Return every one of the records below unchanged, line for line.

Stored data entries
☆ ☆ ☆ ☆ ☆ ☆ ☆

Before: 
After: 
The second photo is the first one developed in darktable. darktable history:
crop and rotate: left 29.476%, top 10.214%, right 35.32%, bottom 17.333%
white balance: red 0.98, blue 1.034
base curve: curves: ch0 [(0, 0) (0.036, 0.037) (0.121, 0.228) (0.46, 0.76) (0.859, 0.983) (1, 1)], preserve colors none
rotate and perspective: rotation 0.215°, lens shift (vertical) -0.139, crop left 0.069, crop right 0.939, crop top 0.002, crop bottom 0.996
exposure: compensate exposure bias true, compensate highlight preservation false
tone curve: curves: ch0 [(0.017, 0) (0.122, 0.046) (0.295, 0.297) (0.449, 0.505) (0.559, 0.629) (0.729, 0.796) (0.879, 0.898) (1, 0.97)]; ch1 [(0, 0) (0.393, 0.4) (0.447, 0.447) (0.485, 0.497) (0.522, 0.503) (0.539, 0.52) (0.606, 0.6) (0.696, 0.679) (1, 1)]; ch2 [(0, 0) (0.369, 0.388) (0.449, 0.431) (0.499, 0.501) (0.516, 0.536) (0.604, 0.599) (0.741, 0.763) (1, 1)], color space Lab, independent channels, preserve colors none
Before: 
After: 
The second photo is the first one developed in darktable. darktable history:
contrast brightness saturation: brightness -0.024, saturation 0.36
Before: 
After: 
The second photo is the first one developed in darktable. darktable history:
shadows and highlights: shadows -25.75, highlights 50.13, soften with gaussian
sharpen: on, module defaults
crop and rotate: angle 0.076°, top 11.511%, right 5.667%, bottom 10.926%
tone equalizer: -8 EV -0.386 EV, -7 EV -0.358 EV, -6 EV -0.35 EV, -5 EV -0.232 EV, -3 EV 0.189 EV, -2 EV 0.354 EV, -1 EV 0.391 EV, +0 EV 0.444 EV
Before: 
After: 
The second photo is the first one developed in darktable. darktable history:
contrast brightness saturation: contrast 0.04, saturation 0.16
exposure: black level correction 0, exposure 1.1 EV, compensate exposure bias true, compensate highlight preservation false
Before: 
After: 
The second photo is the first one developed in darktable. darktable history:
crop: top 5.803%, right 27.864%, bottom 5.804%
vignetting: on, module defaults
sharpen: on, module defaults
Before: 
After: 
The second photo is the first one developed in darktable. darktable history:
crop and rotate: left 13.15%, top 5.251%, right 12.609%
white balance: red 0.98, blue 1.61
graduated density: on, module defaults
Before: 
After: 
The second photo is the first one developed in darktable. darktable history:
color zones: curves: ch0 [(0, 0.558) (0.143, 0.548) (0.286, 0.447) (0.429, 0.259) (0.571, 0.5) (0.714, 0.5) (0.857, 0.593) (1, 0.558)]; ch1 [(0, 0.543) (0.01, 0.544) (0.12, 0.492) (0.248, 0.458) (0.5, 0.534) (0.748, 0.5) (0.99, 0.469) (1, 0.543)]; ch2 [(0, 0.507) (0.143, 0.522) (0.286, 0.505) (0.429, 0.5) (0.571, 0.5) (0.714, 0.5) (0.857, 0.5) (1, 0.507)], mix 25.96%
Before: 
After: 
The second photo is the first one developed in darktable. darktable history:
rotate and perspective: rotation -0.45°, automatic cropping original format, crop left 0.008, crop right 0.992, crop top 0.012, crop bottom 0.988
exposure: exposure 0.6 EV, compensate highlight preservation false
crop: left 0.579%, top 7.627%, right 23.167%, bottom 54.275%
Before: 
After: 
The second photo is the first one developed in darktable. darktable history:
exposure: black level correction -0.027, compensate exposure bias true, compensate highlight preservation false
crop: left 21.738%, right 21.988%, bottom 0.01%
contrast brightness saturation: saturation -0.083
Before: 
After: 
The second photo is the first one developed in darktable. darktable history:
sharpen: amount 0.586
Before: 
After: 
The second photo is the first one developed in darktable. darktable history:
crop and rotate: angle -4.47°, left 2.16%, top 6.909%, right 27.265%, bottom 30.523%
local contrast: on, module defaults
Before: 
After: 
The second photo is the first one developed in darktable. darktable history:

☆ ☆ ☆ ☆ ☆ ☆ ☆

• **Solution for this problem**
Before: 
After: 
The second photo is the first one developed in darktable. darktable history:
crop and rotate: left 29.476%, top 10.214%, right 35.32%, bottom 17.333%
white balance: red 0.98, blue 1.034
base curve: curves: ch0 [(0, 0) (0.036, 0.037) (0.121, 0.228) (0.46, 0.76) (0.859, 0.983) (1, 1)], preserve colors none
rotate and perspective: rotation 0.215°, lens shift (vertical) -0.139, crop left 0.069, crop right 0.939, crop top 0.002, crop bottom 0.996
exposure: compensate exposure bias true, compensate highlight preservation false
tone curve: curves: ch0 [(0.017, 0) (0.122, 0.046) (0.295, 0.297) (0.449, 0.505) (0.559, 0.629) (0.729, 0.796) (0.879, 0.898) (1, 0.97)]; ch1 [(0, 0) (0.393, 0.4) (0.447, 0.447) (0.485, 0.497) (0.522, 0.503) (0.539, 0.52) (0.606, 0.6) (0.696, 0.679) (1, 1)]; ch2 [(0, 0) (0.369, 0.388) (0.449, 0.431) (0.499, 0.501) (0.516, 0.536) (0.604, 0.599) (0.741, 0.763) (1, 1)], color space Lab, independent channels, preserve colors none
Before: 
After: 
The second photo is the first one developed in darktable. darktable history:
contrast brightness saturation: brightness -0.024, saturation 0.36
Before: 
After: 
The second photo is the first one developed in darktable. darktable history:
shadows and highlights: shadows -25.75, highlights 50.13, soften with gaussian
sharpen: on, module defaults
crop and rotate: angle 0.076°, top 11.511%, right 5.667%, bottom 10.926%
tone equalizer: -8 EV -0.386 EV, -7 EV -0.358 EV, -6 EV -0.35 EV, -5 EV -0.232 EV, -3 EV 0.189 EV, -2 EV 0.354 EV, -1 EV 0.391 EV, +0 EV 0.444 EV
Before: 
After: 
The second photo is the first one developed in darktable. darktable history:
contrast brightness saturation: contrast 0.04, saturation 0.16
exposure: black level correction 0, exposure 1.1 EV, compensate exposure bias true, compensate highlight preservation false
Before: 
After: 
The second photo is the first one developed in darktable. darktable history:
crop: top 5.803%, right 27.864%, bottom 5.804%
vignetting: on, module defaults
sharpen: on, module defaults
Before: 
After: 
The second photo is the first one developed in darktable. darktable history:
crop and rotate: left 13.15%, top 5.251%, right 12.609%
white balance: red 0.98, blue 1.61
graduated density: on, module defaults
Before: 
After: 
The second photo is the first one developed in darktable. darktable history:
color zones: curves: ch0 [(0, 0.558) (0.143, 0.548) (0.286, 0.447) (0.429, 0.259) (0.571, 0.5) (0.714, 0.5) (0.857, 0.593) (1, 0.558)]; ch1 [(0, 0.543) (0.01, 0.544) (0.12, 0.492) (0.248, 0.458) (0.5, 0.534) (0.748, 0.5) (0.99, 0.469) (1, 0.543)]; ch2 [(0, 0.507) (0.143, 0.522) (0.286, 0.505) (0.429, 0.5) (0.571, 0.5) (0.714, 0.5) (0.857, 0.5) (1, 0.507)], mix 25.96%
Before: 
After: 
The second photo is the first one developed in darktable. darktable history:
rotate and perspective: rotation -0.45°, automatic cropping original format, crop left 0.008, crop right 0.992, crop top 0.012, crop bottom 0.988
exposure: exposure 0.6 EV, compensate highlight preservation false
crop: left 0.579%, top 7.627%, right 23.167%, bottom 54.275%
Before: 
After: 
The second photo is the first one developed in darktable. darktable history:
exposure: black level correction -0.027, compensate exposure bias true, compensate highlight preservation false
crop: left 21.738%, right 21.988%, bottom 0.01%
contrast brightness saturation: saturation -0.083
Before: 
After: 
The second photo is the first one developed in darktable. darktable history:
sharpen: amount 0.586
Before: 
After: 
The second photo is the first one developed in darktable. darktable history:
crop and rotate: angle -4.47°, left 2.16%, top 6.909%, right 27.265%, bottom 30.523%
local contrast: on, module defaults
Before: 
After: 
The second photo is the first one developed in darktable. darktable history:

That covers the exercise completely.